_提示された文章_:
ロケうら~「青根小学校」最後のロケ

「3月31日に青根小学校でロケできないか」

そう問い合わせがあったのは3月29日(火)でした。
月末の年度末、先生方は異動と新学期の準備でお忙しいはず。

「学校に確認してみますが、あさってとは急な話しですし、忙しい時期なのでできるかわかりませんよ」

そうお答えし、青根小学校へお電話しました。
正直、断られてしまうだろうと思っていました。映画やCMではなくバラエティ番組。
先方はクイズの時代背景に合わせて木造校舎で撮影したかっただけで、ほとんど青根小学校のPRにはなりません。
青根小の児童のみなさんに出演依頼があったわけでもありません。
しかし、校長先生は

「どうぞ!少しでも青根小学校をPRしたいので!」

と快く応じてくださいました。
問い合わせの2日後に学校でロケできるなんて、なかなかないことです。

撮影当日。

私が到着すると、ロケ隊はすでに撮影を始めていました。
予定時間より大幅に早く到着していたそうです。到着前に電話をいただける約束は守られませんでした。
お忙しい先生方に代わってフィルムコミッションが対応するお約束だったのに。
そんな非礼にもかかわらず、教頭先生は親切に対応してくださったそうです。

_提供データ_:

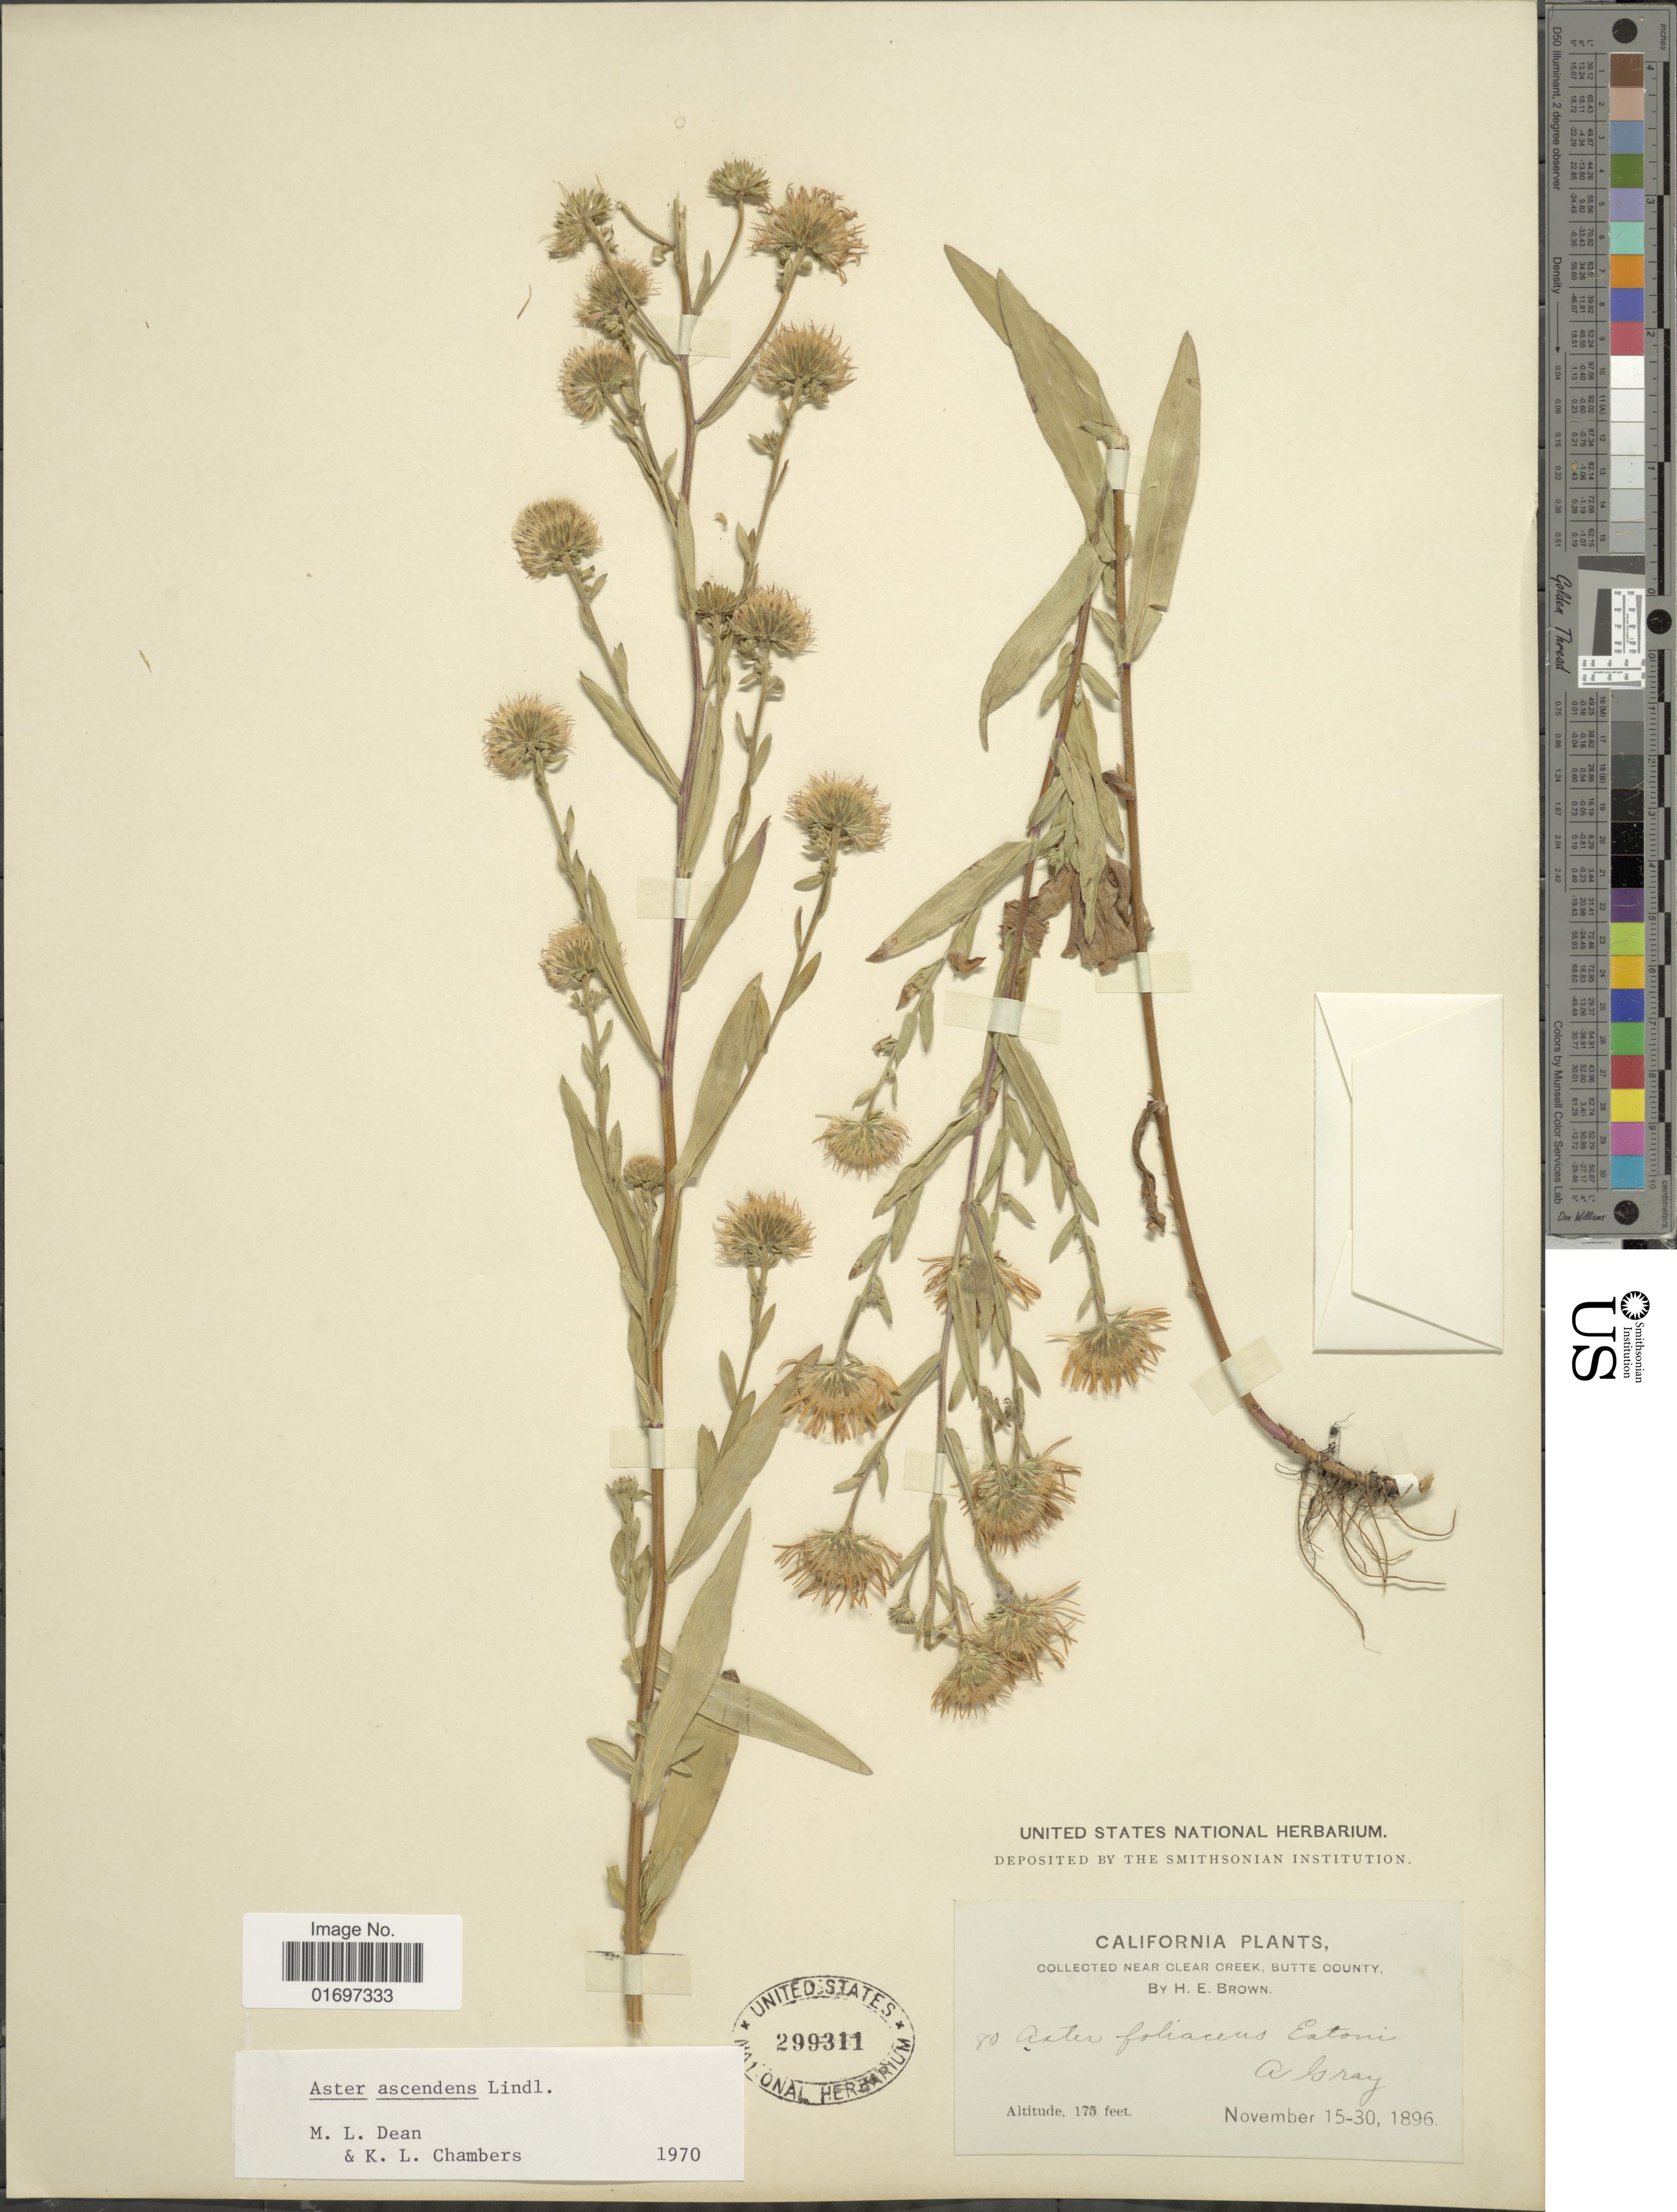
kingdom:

_以下の課題_:
1 > 青根小学校でのロケについての文章によると、撮影を依頼してきたのはどんな番組でしたか？
2 > 青根小学校でのロケについての文章を、最後の一文の後から書き進めてください。

_課題の解答_:
1 > 映画やCMではなく、バラエティ番組です。

2 >
年度末の学校がどんなにお忙しいか想像ができないんでしょうね。
約束の時間に到着した時の私は鬼の形相だったはずです。

フィルムコミッションを担当してから、色々な学校へ協力依頼をしてきました。
今回のような、急な話ではお受けいただけなくて当然の案件でした。
青根小学校だから成立したのです。

エキストラとして児童さん全員参加! 監督と主演女優さんは快く記念撮影に応じてくださいました

歴代の青根小学校の校長先生方は、どなたも青根小学校のために快くご協力してくださいました。
青根の人間ではありませんが、私たちフィルムコミッションも、あの木造校舎が大好きでした。

ドラマ「CHANGE」のポスターは大切に玄関に掲示してありました

ドラマ「CHANGE」のポスターは大切に玄関に掲示してありました

火事の翌日、思い切って学校を訪ねました。
無残な校舎を見た途端、涙があふれて止まりませんでした。
先生方はもう泣き疲れて涙も枯れてしまったように見えました。
いつもお世話になっている地域の方にもお会いでき、一緒に泣きました。

「青根が泣いている」

そうおっしゃいました。

ロケした教室は跡形もなく

ロケした教室は跡形もなく

フィルムコミッションとして、これまで何かお役にたてたことがあるだろうか?考えました。
これまで青根小学校にご協力いただいた作品が、映像が、この世に存在しているということ。
形は無くなってしまったけれど、作品の中で当時の映像を見ることができます。

朝倉啓太は確かにここにいました

朝倉啓太は確かにここにいました

「あのドラマロケ地の学校が火事だなんて!」
そう嘆いてくださったドラマ視聴者の方々もいらっしゃいます。

「いつかあの木造校舎で撮影したいと思っていたのに!」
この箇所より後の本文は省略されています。